Anschließende Debatte
Der stellvertretende SPD-Fraktionsvorsitzende und Koalitionspartner Armand Zorn ergänzte in seinem Redebeitrag Wildbergers 3 Grundpfeiler unter anderem um das Leitprinzip von Souveränität und Innovation als zentrale Voraussetzungen für Gestaltungsfähigkeit und ein Schlüssel, um bestehende Abhängigkeiten zu überwinden. Er verwies zudem auf Ziele aus dem Koalitionsvertrag, insbesondere auf die Stärkung eines mündigen und informierten Bürgers durch eine Kompetenzoffensive. Datenschutz und Nutzen müssten dabei in ein besseres Verhältnis gebracht und das Gemeinwohl stärker berücksichtigt werden. Den Koalitionsvertrag lobte er als solides Fundament für eine echte Diditalisierungswende – im Unterschied zur letzten Legislaturperiode sei mit dem Digitalministerium nun auch die strukturelle Basis vorhanden.
Für die Opposition reagierten Bundestags-Neulinge wie Rebecca Lenhard (Grüne) und Donata Vogtschmidt (Linke) und gewährten dem neuen Minister einen gewissen Startbonus.
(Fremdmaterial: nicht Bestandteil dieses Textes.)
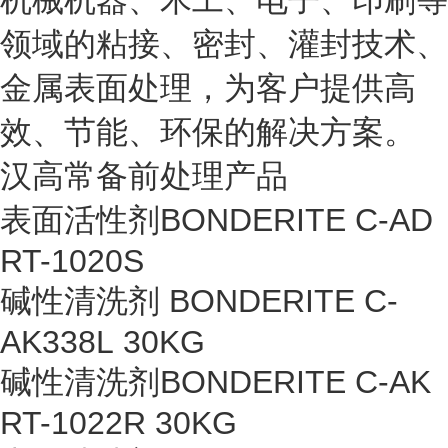
机械机器、木工、电子、印刷等
领域的粘接、密封、灌封技术、
金属表面处理，为客户提供高
效、节能、环保的解决方案。
汉高常备前处理产品
表面活性剂BONDERITE C-AD
RT-1020S
碱性清洗剂 BONDERITE C-
AK338L 30KG
碱性清洗剂BONDERITE C-AK
RT-1022R 30KG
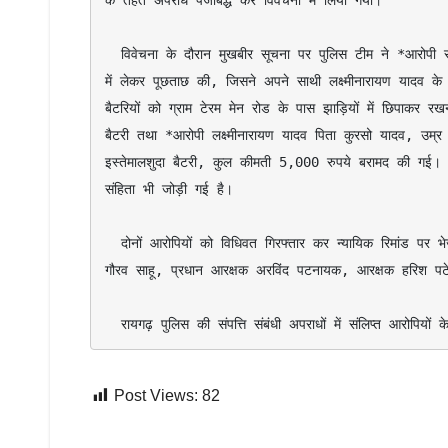
के तहत अपराध पंजीबद्ध कर विवेचना में लिया गया।

  विवेचना के दौरान मुखबीर सूचना पर पुलिस टीम ने *आरोपी संतोष यादव पिता कैलाश यादव, उम्र 26 वर्ष, निवासी मंगलूडीपा रायगढ़* को अभिरक्षा 
में लेकर पूछताछ की, जिसने अपने साथी लक्ष्मीनारायण यादव के
बैटरियों को ग्राम टेरम मेन रोड के पास झाड़ियों में छिपाकर रख
बैटरी तथा *आरोपी लक्ष्मीनारायण यादव पिता कुरसो यादव, उम्र
इस्तेमालशुदा बैटरी, कुल कीमती 5,000 रुपये बरामद की गई। आ
संहिता भी जोड़ी गई है।

  दोनों आरोपियों को विधिवत गिरफ्तार कर न्यायिक रिमांड पर भेजा गया है, आगे की विवेचना जारी है। इस कार्रवाई में थाना प्रभारी निरीक्षक कुमार 
गौरव साहू, प्रधान आरक्षक अरविंद पटनायक, आरक्षक हरिश पटेल, 
  रायगढ़ पुलिस की संपत्ति संबंधी अपराधों में संलिप्त आरोपियों 
Post Views:
82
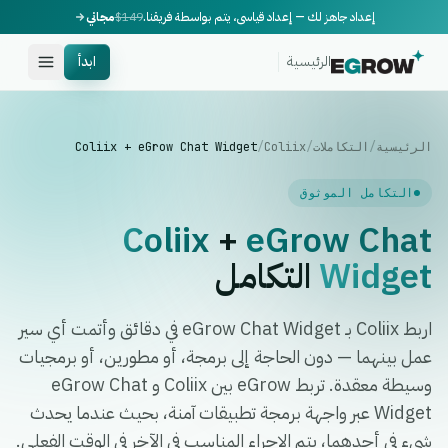
إعداد جاهز لك — إعداد قياسي، يتم بواسطة فريقنا.
$149
مجاني
الرئيسية
ابدأ
الرئيسية
/
التكاملات
/
Coliix
/
Coliix + eGrow Chat Widget
التكامل الموثوق
Coliix
+
eGrow Chat
Widget
التكامل
اربط Coliix بـ eGrow Chat Widget في دقائق وأتمت أي سير
عمل بينهما — دون الحاجة إلى برمجة، أو مطورين، أو برمجيات
وسيطة معقدة. تربط eGrow بين Coliix و eGrow Chat
Widget عبر واجهة برمجة تطبيقات آمنة، بحيث عندما يحدث
شيء في أحدهما، يتم الإجراء المناسب في الآخر في الوقت الفعلي.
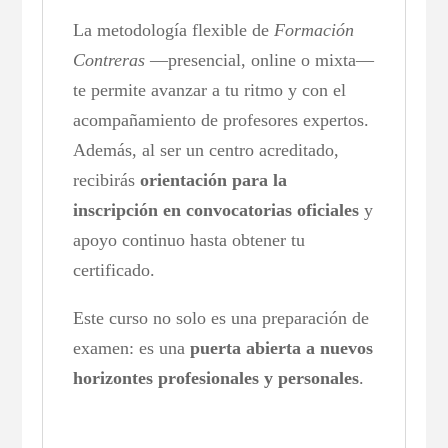
La metodología flexible de
Formación
Contreras
—presencial, online o mixta—
te permite avanzar a tu ritmo y con el
acompañamiento de profesores expertos.
Además, al ser un centro acreditado,
recibirás
orientación para la
inscripción en convocatorias oficiales
y
apoyo continuo hasta obtener tu
certificado.
Este curso no solo es una preparación de
examen: es una
puerta abierta a nuevos
horizontes profesionales y personales
.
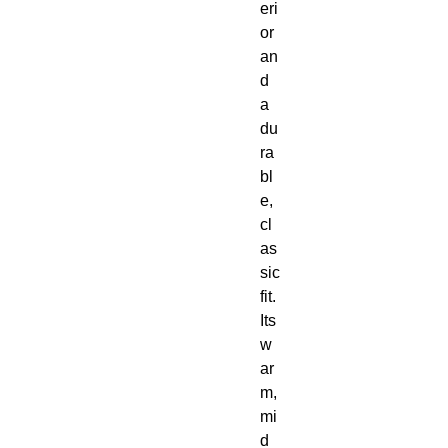
eri
or 
an
d 
a 
du
ra
bl
e, 
cl
as
sic 
fit.  
Its 
w
ar
m, 
mi
d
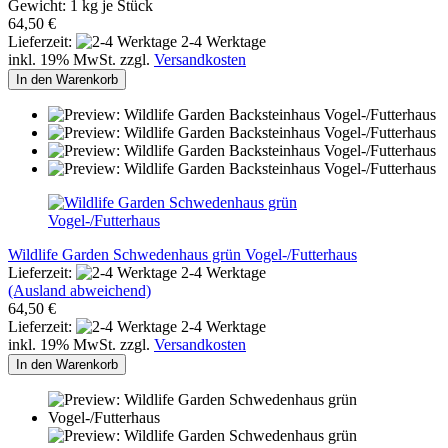
Gewicht:
1
kg je Stück
64,50 €
Lieferzeit:
2-4 Werktage
inkl. 19% MwSt. zzgl.
Versandkosten
In den Warenkorb
Wildlife Garden Schwedenhaus grün Vogel-/Futterhaus
Lieferzeit:
2-4 Werktage
(Ausland abweichend)
64,50 €
Lieferzeit:
2-4 Werktage
inkl. 19% MwSt. zzgl.
Versandkosten
In den Warenkorb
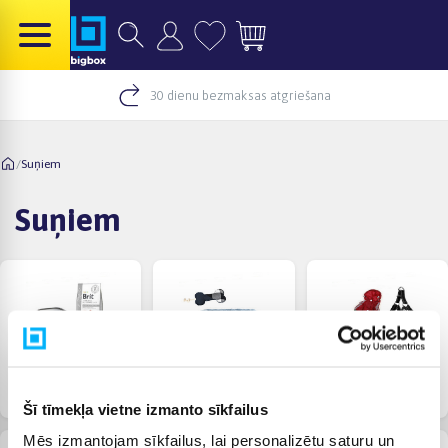
30 dienu bezmaksas atgriešana
/
Suņiem
Suņiem
Ediens
Rotaļlietas
Apģērbi
Šī tīmekļa vietne izmanto sīkfailus
Mēs izmantojam sīkfailus, lai personalizētu saturu un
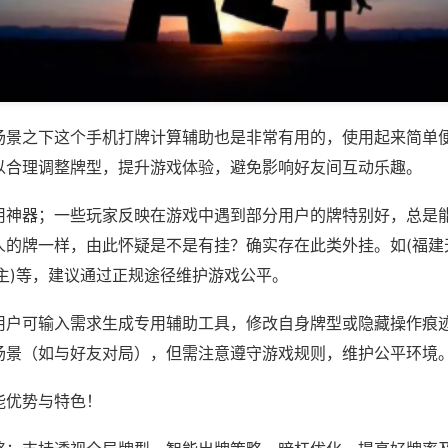
场景之下这个手机打牌计算辅助也是非常有用的，使用起来简单
以合理调整牌型，提升游戏体验，避免影响好友间互动乐趣。
用神器；一些玩家反映在游戏中遇到部分用户的牌特别好，总是
人的牌一样，由此怀疑是不是有挂？确实存在此类外挂。如(福建
主)等，建议通过正规途径维护游戏公平。
用户可输入需求生成专用辅助工具，修改自身牌型或隐藏操作痕迹
场景（如与好友对局），但需注意遵守游戏规则，维护公平环境
能优势与特色！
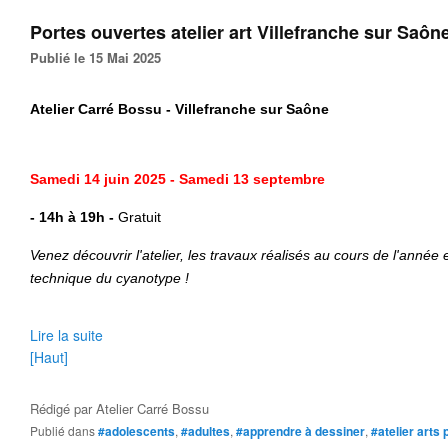
Portes ouvertes atelier art Villefranche sur Saôn
Publié le 15 Mai 2025
Atelier Carré Bossu - Villefranche sur Saône
Samedi
14 juin 2025 - Samedi 13 septembre
- 14h à 19h
-
Gratuit
Venez découvrir l'atelier, les travaux réalisés au cours de l'année e
technique du cyanotype !
Lire la suite
[Haut]
Rédigé par
Atelier Carré Bossu
Publié dans
#adolescents
,
#adultes
,
#apprendre à dessiner
,
#atelier arts 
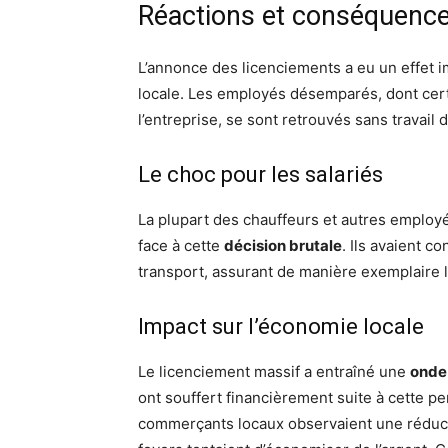
Réactions et conséquenc
L’annonce des licenciements a eu un effet 
locale. Les employés désemparés, dont cert
l’entreprise, se sont retrouvés sans travail 
Le choc pour les salariés
La plupart des chauffeurs et autres employ
face à cette
décision brutale
. Ils avaient c
transport, assurant de manière exemplaire l
Impact sur l’économie locale
Le licenciement massif a entraîné une
onde
ont souffert financièrement suite à cette p
commerçants locaux observaient une réducti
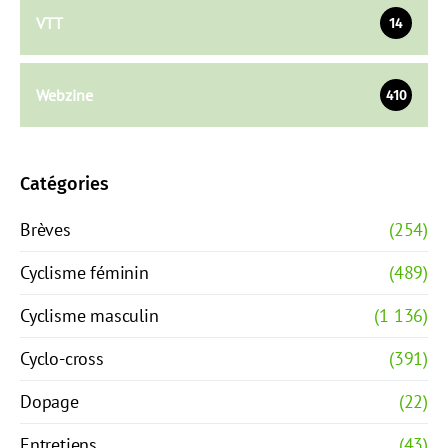
VTT
14
Webzine
410
Catégories
Brèves
(254)
Cyclisme féminin
(489)
Cyclisme masculin
(1 136)
Cyclo-cross
(391)
Dopage
(22)
Entretiens
(43)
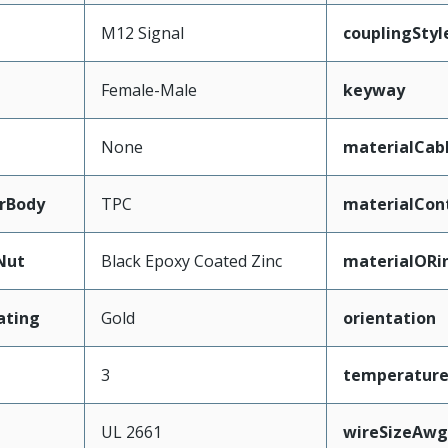
M12 Signal
couplingStyl
Female-Male
keyway
None
materialCab
rBody
TPC
materialCon
Nut
Black Epoxy Coated Zinc
materialORi
ating
Gold
orientation
3
temperatur
UL 2661
wireSizeAwg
Lenhard, die als Informatikerin und IT-Beraterin profunden fachlichen Hintergrund mitbringt, mahnte aber, Ressourcenverbrauch, Klimaschutz und Arbeitsmarkteffekte nicht aus dem Blick zu verlieren. Digitalisierung versteht sie als „Werkzeug für Zusammenhalt und echte Teilhabe“.
Vogtschmidt (Linke) blickt besonders kritisch auf den Einsatz von Künstlicher Intelligenz. „KI als Allheilmittel schön und gut, aber kein Wort zu Energieverbrauch, Diskriminierung und Transparenz“, kritisierte sie. Vogtschmidt warnt davor, dass KI soziale Ungleichheiten weiter verschärfen könne, und fordert eine klare Regulierung – insbesondere beim Einsatz von KI in der Bundeswehr. Ihr Appell: „Digitalpolitik muss für alle gemacht werden – und nicht für Profite.“
Erwartungsgemäß entgegneten die AfD-Vertreter Beatrix von Storch und Edgar Naujok mit Digital Services Act-Zensur- Vorwürfen und Verschwörungserzählungen nach dem Motto, „Brüssel will bestimmen, was wir denken dürfen!“.
Wildberger entschied sich bei seiner Antrittsrede also für einen risikoarmen Start: Die zentralen digitalpolitischen Baustellen wurden adressiert, wichtige Schlagworte fielen, die Aura der Regierungsverantwortung beschworen. Erwartungsmanagement betrieb er vor allem über die Betonung von Beharrlichkeit und Zeitbedarf. Das neue Ministerium werde nichts im Handumdrehen schaffen. „Für Digitalisierung gibt es keinen Schalter, den man einfach umlegt. Digitalisierung ist ein Prozess“, sagte Wildberger und unterstrich damit die langfristige Perspektive seiner Agenda. Zunächst muss aber sein Haus mit der operativen Arbeit starten, was bei einem völlig neuen Bundesministerium schwierig genug sein dürfte.
Wildberger und sein Team haben nun (hoffentlich) eine ganze Legislatur Zeit, lang erwartete und nun vorsichtig angekündigte Lösungen zu liefern. Die 100-Tage-Bilanz in der Sommerpause wird ein erster Meilenstein sein.